Task directions:
Look through the entries for the string "Sprint" and copy every line where it shows up.

(Items from a data source)
################

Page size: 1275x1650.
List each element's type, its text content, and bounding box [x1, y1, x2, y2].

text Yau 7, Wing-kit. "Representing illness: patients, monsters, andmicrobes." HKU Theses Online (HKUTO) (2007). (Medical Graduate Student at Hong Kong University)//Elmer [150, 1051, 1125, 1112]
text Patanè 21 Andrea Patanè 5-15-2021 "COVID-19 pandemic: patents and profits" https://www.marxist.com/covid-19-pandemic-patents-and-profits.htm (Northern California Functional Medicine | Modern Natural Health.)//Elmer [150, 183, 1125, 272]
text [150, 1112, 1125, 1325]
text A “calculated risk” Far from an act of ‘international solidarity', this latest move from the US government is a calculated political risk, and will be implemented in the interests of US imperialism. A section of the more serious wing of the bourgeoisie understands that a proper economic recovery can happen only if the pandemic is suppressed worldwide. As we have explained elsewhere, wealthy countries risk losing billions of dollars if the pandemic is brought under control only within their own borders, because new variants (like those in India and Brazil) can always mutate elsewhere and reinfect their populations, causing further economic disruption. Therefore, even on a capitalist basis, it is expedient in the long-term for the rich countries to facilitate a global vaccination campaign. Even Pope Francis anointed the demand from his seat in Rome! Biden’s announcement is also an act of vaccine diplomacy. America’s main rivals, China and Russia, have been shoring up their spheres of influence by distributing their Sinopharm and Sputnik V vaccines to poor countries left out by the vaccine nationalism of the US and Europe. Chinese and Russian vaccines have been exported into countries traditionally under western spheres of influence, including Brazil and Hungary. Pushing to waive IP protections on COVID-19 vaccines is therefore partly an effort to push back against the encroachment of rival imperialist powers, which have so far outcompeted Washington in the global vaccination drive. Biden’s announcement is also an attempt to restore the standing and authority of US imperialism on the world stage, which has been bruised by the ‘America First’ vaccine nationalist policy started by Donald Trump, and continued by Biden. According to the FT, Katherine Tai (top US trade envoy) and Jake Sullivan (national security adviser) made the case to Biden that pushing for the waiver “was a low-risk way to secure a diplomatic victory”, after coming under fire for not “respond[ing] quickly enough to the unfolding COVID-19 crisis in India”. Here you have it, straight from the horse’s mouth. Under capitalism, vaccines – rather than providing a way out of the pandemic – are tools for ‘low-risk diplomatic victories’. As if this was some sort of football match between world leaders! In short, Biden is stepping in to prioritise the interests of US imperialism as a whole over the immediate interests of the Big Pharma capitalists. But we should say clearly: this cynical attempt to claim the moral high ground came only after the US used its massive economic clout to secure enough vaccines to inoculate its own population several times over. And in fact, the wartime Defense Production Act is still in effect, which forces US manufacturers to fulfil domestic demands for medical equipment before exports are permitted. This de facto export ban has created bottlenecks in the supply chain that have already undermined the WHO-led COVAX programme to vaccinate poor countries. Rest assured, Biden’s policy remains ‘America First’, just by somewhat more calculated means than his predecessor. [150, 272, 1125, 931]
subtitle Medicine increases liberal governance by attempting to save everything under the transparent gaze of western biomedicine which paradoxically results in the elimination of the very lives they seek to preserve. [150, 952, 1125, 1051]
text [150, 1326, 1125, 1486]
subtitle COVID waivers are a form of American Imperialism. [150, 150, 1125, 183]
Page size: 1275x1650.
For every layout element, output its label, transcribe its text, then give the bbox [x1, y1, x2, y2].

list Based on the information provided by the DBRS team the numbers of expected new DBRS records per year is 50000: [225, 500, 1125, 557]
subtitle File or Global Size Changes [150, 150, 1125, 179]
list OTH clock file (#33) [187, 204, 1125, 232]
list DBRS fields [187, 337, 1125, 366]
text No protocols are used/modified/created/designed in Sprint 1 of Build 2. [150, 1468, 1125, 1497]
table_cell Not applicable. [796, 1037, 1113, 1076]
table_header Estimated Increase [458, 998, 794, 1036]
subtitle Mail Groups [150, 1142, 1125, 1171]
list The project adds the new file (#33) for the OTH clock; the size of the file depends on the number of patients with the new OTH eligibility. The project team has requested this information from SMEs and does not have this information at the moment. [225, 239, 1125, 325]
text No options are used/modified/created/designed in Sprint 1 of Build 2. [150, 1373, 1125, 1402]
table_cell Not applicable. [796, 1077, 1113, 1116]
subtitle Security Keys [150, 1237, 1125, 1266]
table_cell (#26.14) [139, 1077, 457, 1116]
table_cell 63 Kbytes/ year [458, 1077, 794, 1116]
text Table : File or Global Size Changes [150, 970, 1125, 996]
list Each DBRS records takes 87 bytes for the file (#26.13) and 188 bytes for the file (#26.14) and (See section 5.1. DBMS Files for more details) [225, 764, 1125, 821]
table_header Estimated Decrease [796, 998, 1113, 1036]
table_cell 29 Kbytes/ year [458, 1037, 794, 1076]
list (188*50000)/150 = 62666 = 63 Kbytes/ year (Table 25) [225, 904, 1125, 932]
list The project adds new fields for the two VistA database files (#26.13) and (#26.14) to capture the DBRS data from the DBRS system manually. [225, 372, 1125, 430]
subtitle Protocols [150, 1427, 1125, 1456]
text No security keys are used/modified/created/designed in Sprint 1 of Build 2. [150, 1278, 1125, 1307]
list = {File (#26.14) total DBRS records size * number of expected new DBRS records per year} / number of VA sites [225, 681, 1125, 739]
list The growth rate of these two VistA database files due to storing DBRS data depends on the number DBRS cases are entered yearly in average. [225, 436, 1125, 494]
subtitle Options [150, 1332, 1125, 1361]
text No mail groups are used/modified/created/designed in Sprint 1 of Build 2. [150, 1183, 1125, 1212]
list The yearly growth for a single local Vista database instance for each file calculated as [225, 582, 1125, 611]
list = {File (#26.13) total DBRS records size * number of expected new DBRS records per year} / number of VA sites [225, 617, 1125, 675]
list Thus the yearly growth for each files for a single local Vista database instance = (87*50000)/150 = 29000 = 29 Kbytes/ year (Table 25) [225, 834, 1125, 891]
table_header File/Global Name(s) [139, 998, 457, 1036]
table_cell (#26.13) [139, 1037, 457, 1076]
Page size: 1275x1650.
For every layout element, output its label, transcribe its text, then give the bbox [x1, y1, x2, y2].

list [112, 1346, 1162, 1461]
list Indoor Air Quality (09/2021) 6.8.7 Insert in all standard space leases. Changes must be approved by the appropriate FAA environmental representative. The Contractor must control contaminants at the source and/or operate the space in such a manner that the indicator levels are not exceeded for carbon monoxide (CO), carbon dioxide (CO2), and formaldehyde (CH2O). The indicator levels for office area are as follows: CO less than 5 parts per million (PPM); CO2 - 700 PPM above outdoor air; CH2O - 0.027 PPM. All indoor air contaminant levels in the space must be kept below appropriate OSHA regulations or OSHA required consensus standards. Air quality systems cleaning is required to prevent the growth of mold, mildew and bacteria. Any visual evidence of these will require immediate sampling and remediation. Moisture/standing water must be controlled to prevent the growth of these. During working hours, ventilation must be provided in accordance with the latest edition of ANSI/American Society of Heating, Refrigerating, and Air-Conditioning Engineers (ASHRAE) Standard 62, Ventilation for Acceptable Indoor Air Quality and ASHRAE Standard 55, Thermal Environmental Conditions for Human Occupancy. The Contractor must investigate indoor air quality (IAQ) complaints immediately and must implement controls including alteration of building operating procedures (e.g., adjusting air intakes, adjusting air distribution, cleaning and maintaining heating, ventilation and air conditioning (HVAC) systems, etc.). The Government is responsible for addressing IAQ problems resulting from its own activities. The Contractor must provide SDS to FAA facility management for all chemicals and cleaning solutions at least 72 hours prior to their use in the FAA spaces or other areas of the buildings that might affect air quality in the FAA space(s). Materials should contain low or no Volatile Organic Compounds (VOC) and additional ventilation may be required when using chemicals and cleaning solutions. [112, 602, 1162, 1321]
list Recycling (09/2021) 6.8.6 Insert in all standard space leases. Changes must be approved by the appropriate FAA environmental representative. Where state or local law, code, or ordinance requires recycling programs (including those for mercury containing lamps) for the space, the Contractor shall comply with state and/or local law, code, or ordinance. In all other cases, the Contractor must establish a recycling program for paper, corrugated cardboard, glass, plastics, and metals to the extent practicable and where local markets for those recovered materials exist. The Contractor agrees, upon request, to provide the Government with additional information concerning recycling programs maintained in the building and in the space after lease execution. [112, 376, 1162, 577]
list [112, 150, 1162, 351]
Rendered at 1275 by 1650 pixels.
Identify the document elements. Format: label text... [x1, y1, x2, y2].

################

Solution to this task:
text No protocols are used/modified/created/designed in Sprint 1 of Build 2. [150, 1468, 1125, 1497]
text No options are used/modified/created/designed in Sprint 1 of Build 2. [150, 1373, 1125, 1402]
text No security keys are used/modified/created/designed in Sprint 1 of Build 2. [150, 1278, 1125, 1307]
text No mail groups are used/modified/created/designed in Sprint 1 of Build 2. [150, 1183, 1125, 1212]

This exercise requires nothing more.